We now define the vectors

\[\mathbf{y}=\left(\begin{array}{c} y_{1} \\ y_{2} \\ \vdots \\ y_{n} \end{array}\right), \quad \mathbf{c}=\left(\begin{array}{c} c_{1} \\ c_{2} \\ \vdots \\ c_{m} \end{array}\right) \nonumber \]

and the \(n\)-by-m matrix

\[\mathrm{A}=\left(\begin{array}{cccc} f_{1}\left(x_{1}\right) & f_{2}\left(x_{1}\right) & \cdots & f_{m}\left(x_{1}\right) \\ f_{1}\left(x_{2}\right) & f_{2}\left(x_{2}\right) & \cdots & f_{m}\left(x_{2}\right) \\ \vdots & \vdots & \ddots & \vdots \\ f_{1}\left(x_{n}\right) & f_{2}\left(x_{n}\right) & \cdots & f_{m}\left(x_{n}\right) \end{array}\right) \nonumber \]

With \(m<n\), the equation \(A \mathbf{c}=\mathbf{y}\) is over-determined. We let

\[\mathbf{r}=\mathbf{y}-\mathrm{A} \mathbf{c} \nonumber \]

be the residual vector, and let

\[\rho=\sum_{i=1}^{n} r_{i}^{2} \nonumber \]

The method of least squares minimizes \(\rho\) with respect to the components of c. Now, using \(T\) to signify the transpose of a matrix, we have

\[\begin{aligned} \rho &=\mathbf{r}^{T} \mathbf{r} \\ &=(\mathbf{y}-\mathrm{A} \mathbf{c})^{T}(\mathbf{y}-\mathrm{A} \mathbf{c}) \\ &=\mathbf{y}^{T} \mathbf{y}-\mathbf{c}^{T} \mathrm{~A}^{T} \mathbf{y}-\mathbf{y}^{T} \mathrm{~A} \mathbf{c}+\mathbf{c}^{T} \mathrm{~A}^{T} \mathrm{~A} \mathbf{c} . \end{aligned} \nonumber \]
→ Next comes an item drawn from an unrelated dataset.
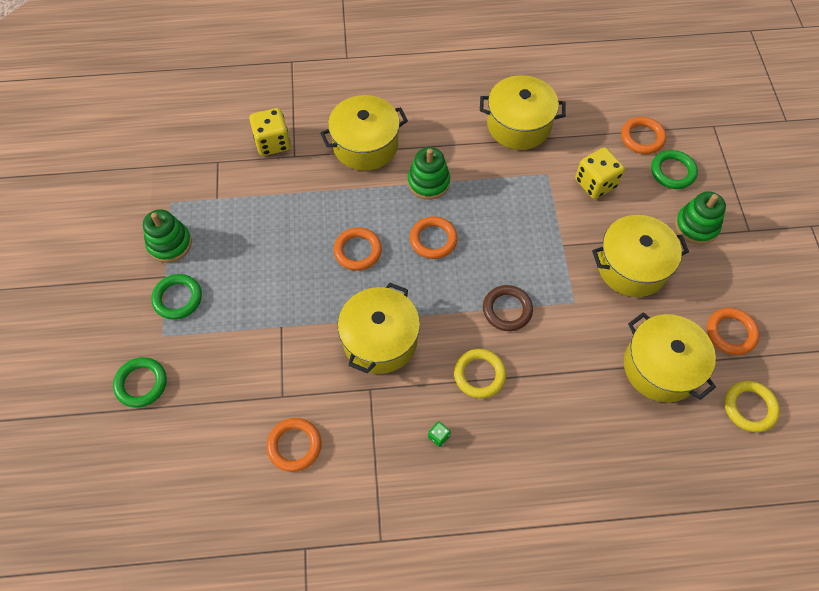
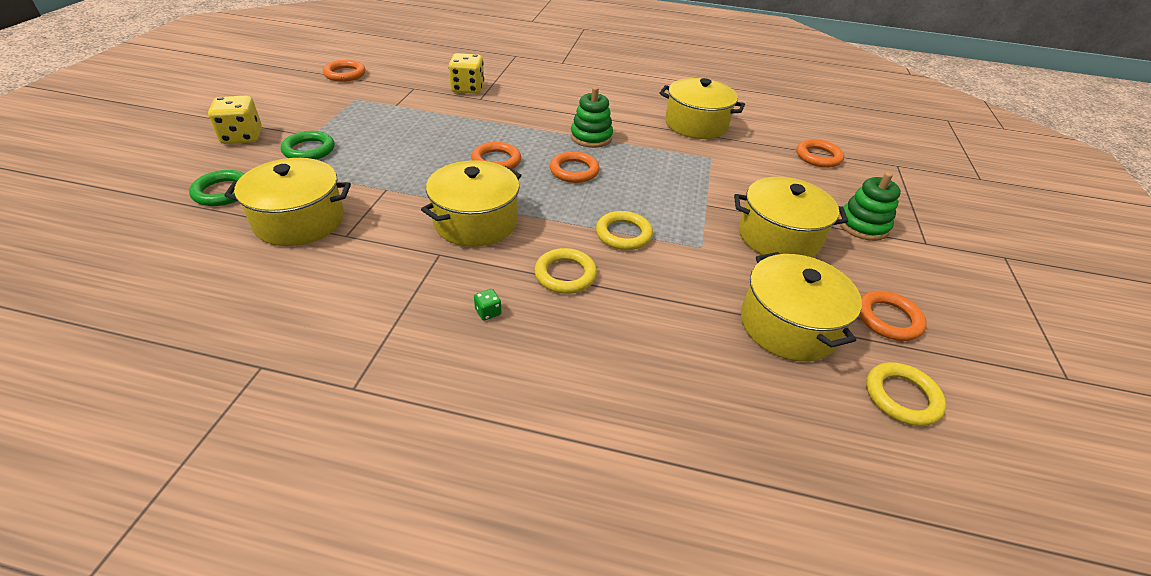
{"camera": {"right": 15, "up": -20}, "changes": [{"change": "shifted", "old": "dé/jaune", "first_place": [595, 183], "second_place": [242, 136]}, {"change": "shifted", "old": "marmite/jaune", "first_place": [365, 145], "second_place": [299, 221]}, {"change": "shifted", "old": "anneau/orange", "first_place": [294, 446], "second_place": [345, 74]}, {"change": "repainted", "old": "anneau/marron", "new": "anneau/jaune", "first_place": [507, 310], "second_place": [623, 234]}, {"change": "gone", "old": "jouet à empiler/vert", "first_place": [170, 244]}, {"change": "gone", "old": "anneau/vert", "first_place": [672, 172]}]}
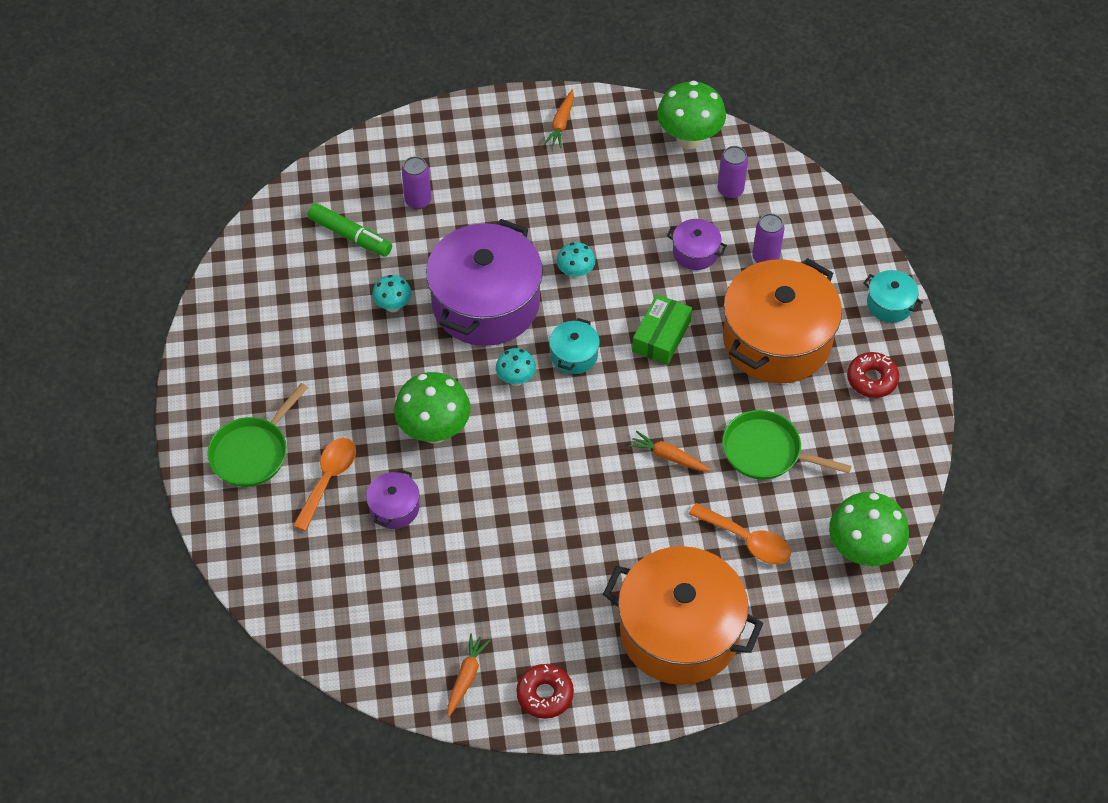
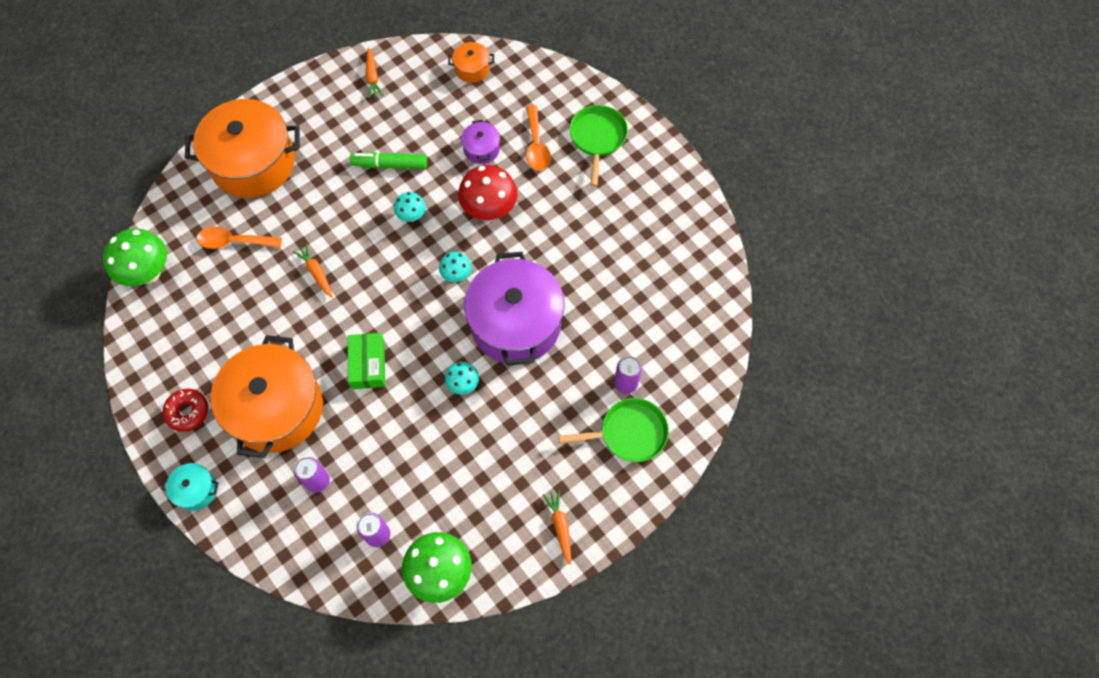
{"camera": {"right": 150, "up": 10}, "changes": [{"change": "rotated", "old": "carotte/orange", "first_place": [668, 457], "second_place": [316, 273], "degrees": -120}, {"change": "shifted", "old": "feutre/vert", "first_place": [350, 236], "second_place": [390, 165]}, {"change": "shifted", "old": "champignon/turquoise", "first_place": [393, 306], "second_place": [412, 216]}, {"change": "new", "new": "marmite/orange", "second_place": [472, 69]}, {"change": "repainted", "old": "champignon/vert", "new": "champignon/rouge", "first_place": [434, 431], "second_place": [489, 210]}, {"change": "shifted", "old": "poêle/vert", "first_place": [766, 451], "second_place": [629, 433]}, {"change": "gone", "old": "beignet/rouge", "first_place": [545, 694]}, {"change": "gone", "old": "marmite/turquoise", "first_place": [574, 355]}, {"change": "gone", "old": "marmite/violet", "first_place": [695, 252]}]}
Since \(\rho\) is a scalar, each term in the above expression must be a scalar, and since the transpose of a scalar is equal to the scalar, we have

\[\mathbf{c}^{T} \mathrm{~A}^{T} \mathbf{y}=\left(\mathbf{c}^{T} \mathrm{~A}^{T} \mathbf{y}\right)^{T}=\mathbf{y}^{T} \mathrm{~A} \mathbf{c} . \nonumber \]

Therefore,

\[\rho=\mathbf{y}^{T} \mathbf{y}-2 \mathbf{y}^{T} \mathrm{~A} \mathbf{c}+\mathbf{c}^{T} \mathrm{~A}^{T} \mathrm{~A} \mathbf{c} . \nonumber \]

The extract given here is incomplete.